Based on the source, the
following changes are needed:
1. Behavioral Changes:
- Overcome the "Lack of Practice" and
"Ignorance": The author explicitly states that the problem
lies in a "practice that lacks" and "ignorance
that leads to this situation". This suggests a need for sustained
efforts that not only raise awareness (which the source suggests is
already present) but genuinely translate awareness into consistent action
at the household and office level.
- Shift from a "Blaming Others"
Mentality: A significant obstacle is the "blaming to other
mentality or saying that system does not work mentality". For
effective waste segregation, individuals and communities need to take
personal responsibility for their waste management practices at the source
rather than attributing failures solely to external systems.

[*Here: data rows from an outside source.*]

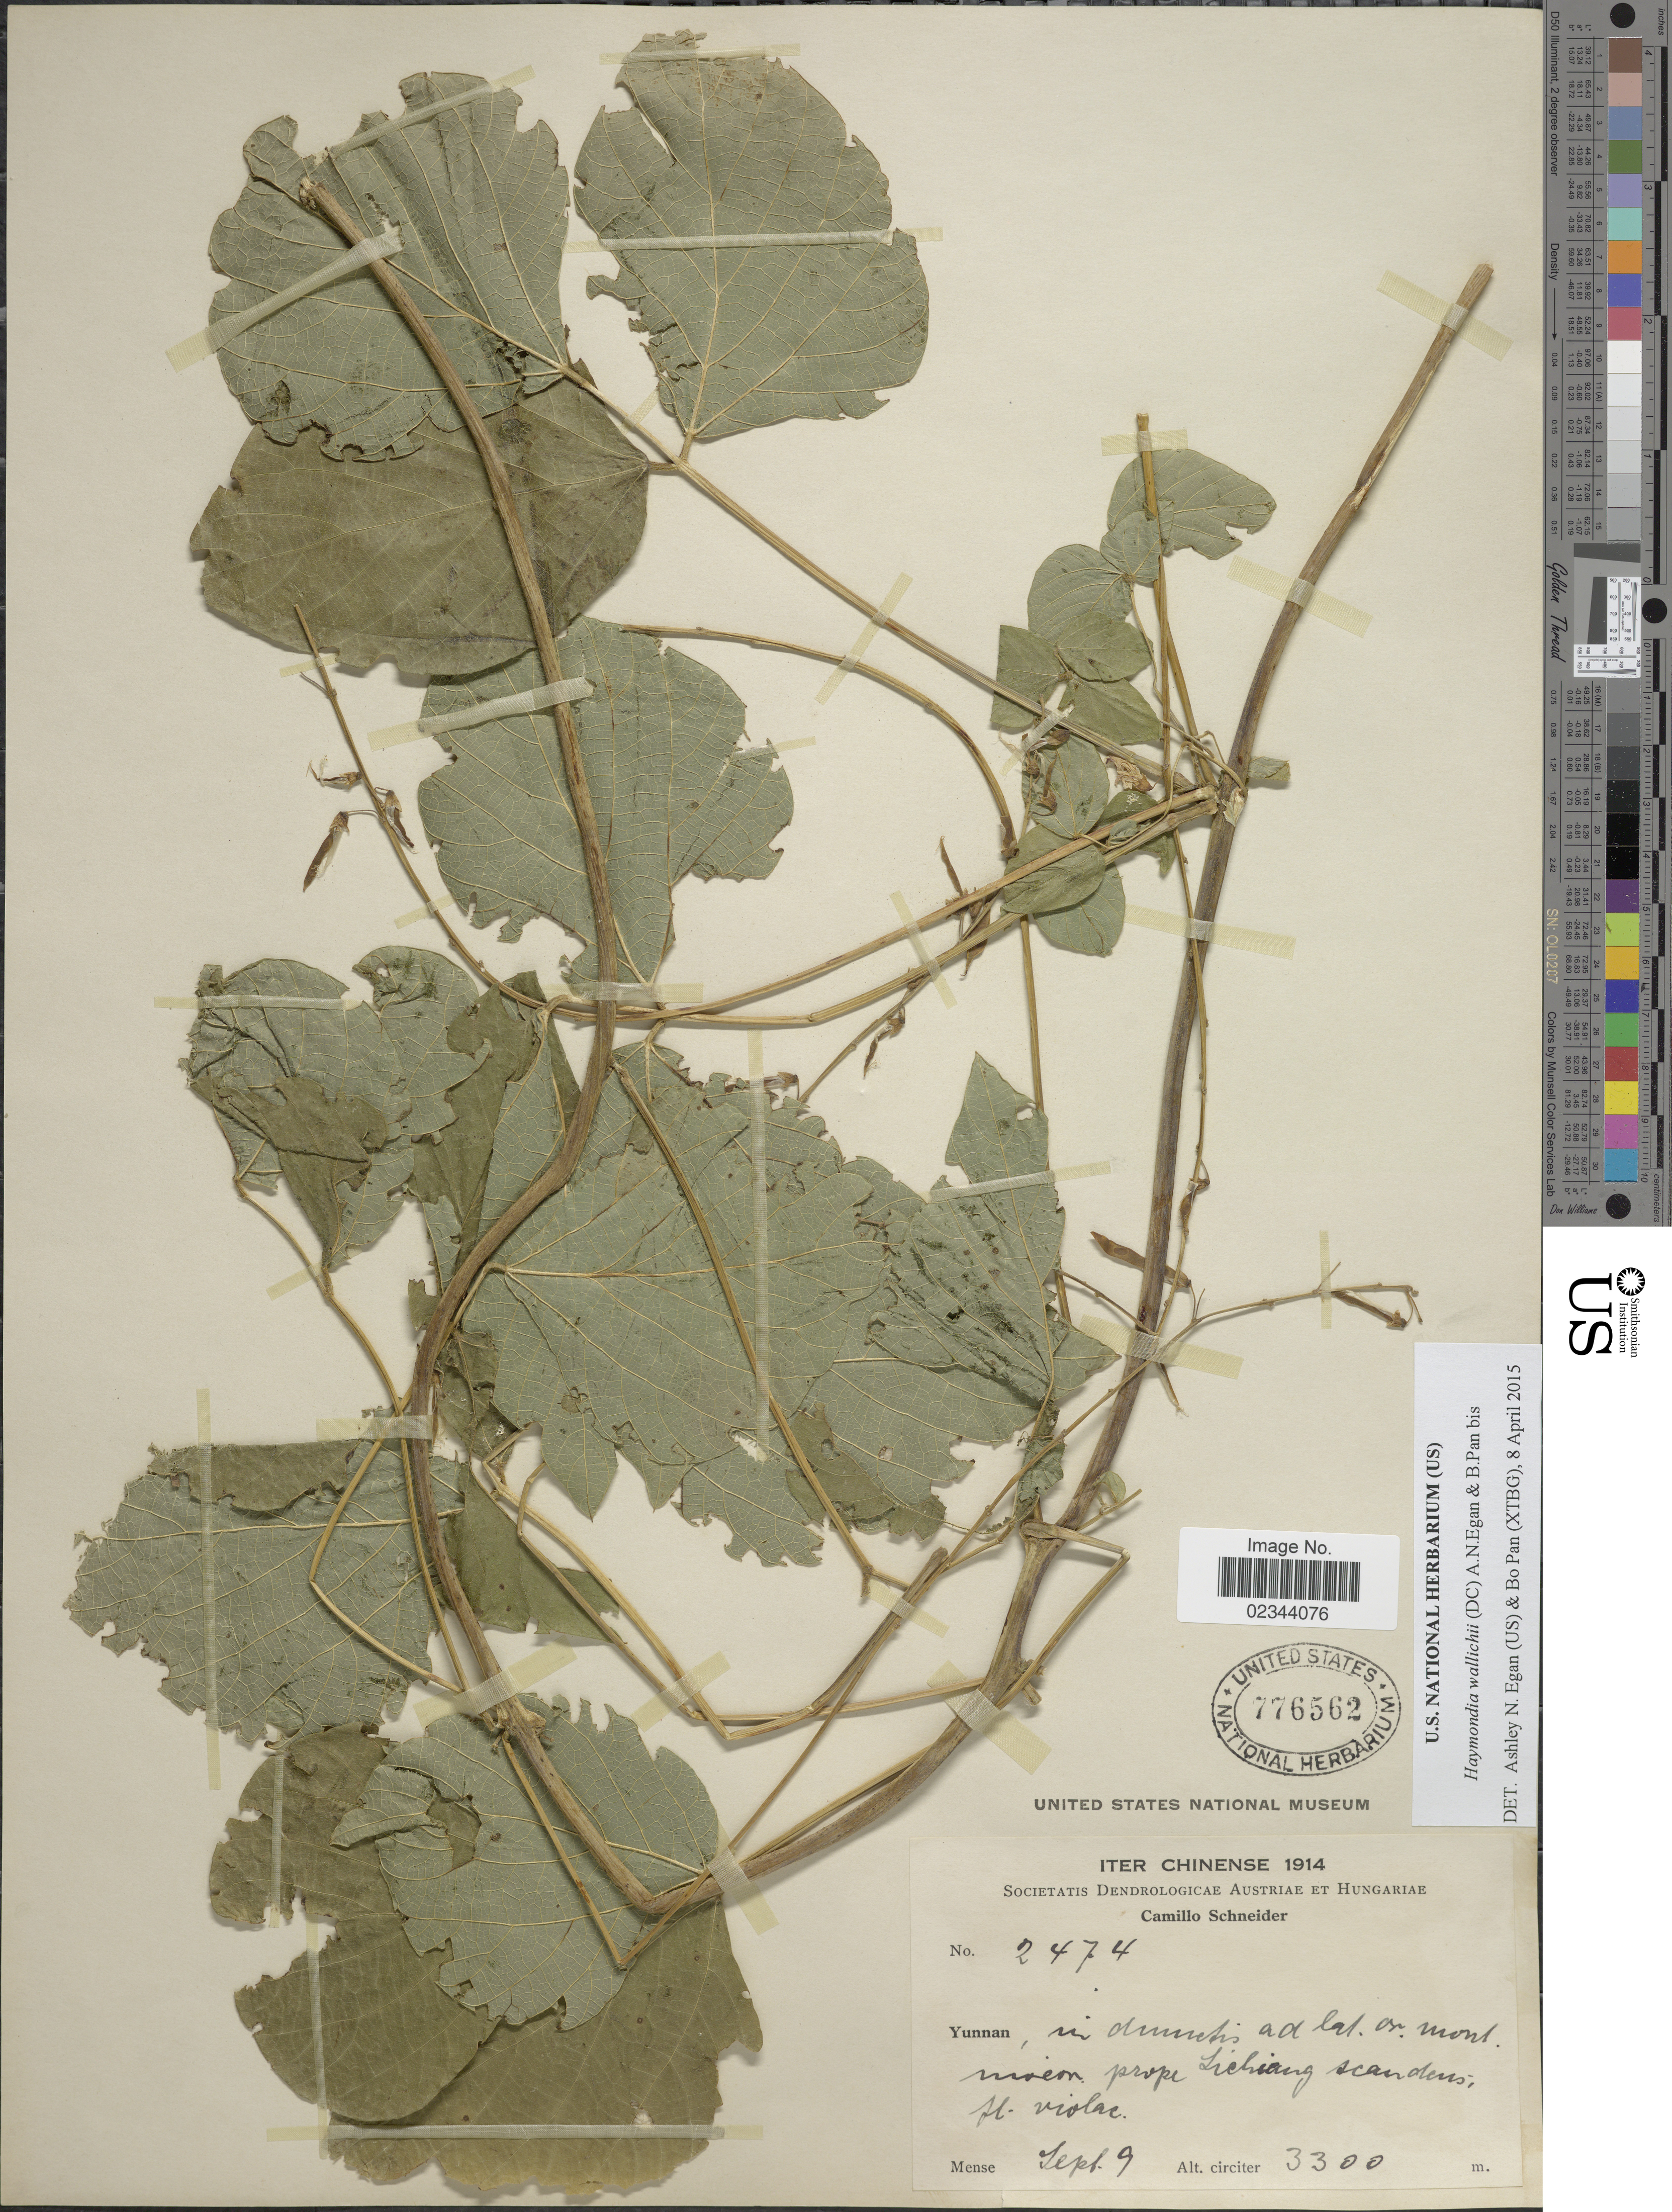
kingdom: Plantae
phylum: Tracheophyta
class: Magnoliopsida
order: Fabales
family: Fabaceae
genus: Haymondia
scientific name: Haymondia wallichii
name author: (DC.) A.N. Egan & B. Pan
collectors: C. K. Schneider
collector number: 2474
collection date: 1914-09-09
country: China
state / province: Yunnan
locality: Chinense. [illegible text] prope Sichiang scandenis[interpreted]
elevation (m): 3300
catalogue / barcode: US 776562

- Consistent Source Segregation by Households and
Offices: Despite repeated advice from municipality workers and their
desire to collect segregated waste, waste continues to be collected mixed
in plastic bags from homes and offices. Therefore, a fundamental
behavioral change required is the diligent and consistent segregation
of waste at the source by all community members. This includes
separating organic, recyclable, hazardous, and sanitary waste from each
other.
- Active Community Compliance: Even with
municipalities publishing notices and supporting segregated collection
systems, the community has not acted on it, and waste remains
unsegregated. This highlights the need for active compliance and
participation from the public in following established guidelines for
waste segregation.
2. Systemic Changes (Primarily
focused on ensuring compliance with existing frameworks):
- Ensure Enforcement and Utilization of Existing
Segregated Collection Systems: The municipalities have already
"tried their best to make aware the people and have also supported
for segregated collection system". The systemic change here is not
necessarily to create new systems, but to ensure that these
established systems are effectively utilized by the community and that
there is compliance with the segregated collection.
- Reinforce Source Segregation as the Foundational
Step: Previous projects aimed at proper waste management failed
because they all "required proper waste segregation at source and
that was not done or happened". Any future systemic interventions or
management strategies must prioritize and ensure that source
segregation is genuinely implemented as the very first and most
crucial step in the waste management chain.
- Address Contamination Issues at the Point of
Collection: The current practice leads to recyclables being highly
contaminated with organic, hazardous, and sanitary waste. Systemic
measures could explore mechanisms or incentives that discourage the mixing
of waste at the collection point, or disincentives for non-segregated
waste. The current situation at transfer stations makes the "recovery
of the recyclable items and segregation of other types of waste quite
impossible". Therefore, the systemic change needed is to prevent
this high level of contamination from occurring in the first place by
ensuring waste is segregated before it reaches the collection
vehicles or transfer stations.
In summary, while various
stakeholders are working on awareness and collection systems, the core systemic
and behavioral challenge is the failure of individuals to perform proper
waste segregation at the source, despite being aware and having access to
supportive municipal frameworks. Addressing this fundamental lack of practice
and the prevalent "blaming others" mentality is key to improving
waste segregation and management in Kathmandu Valley.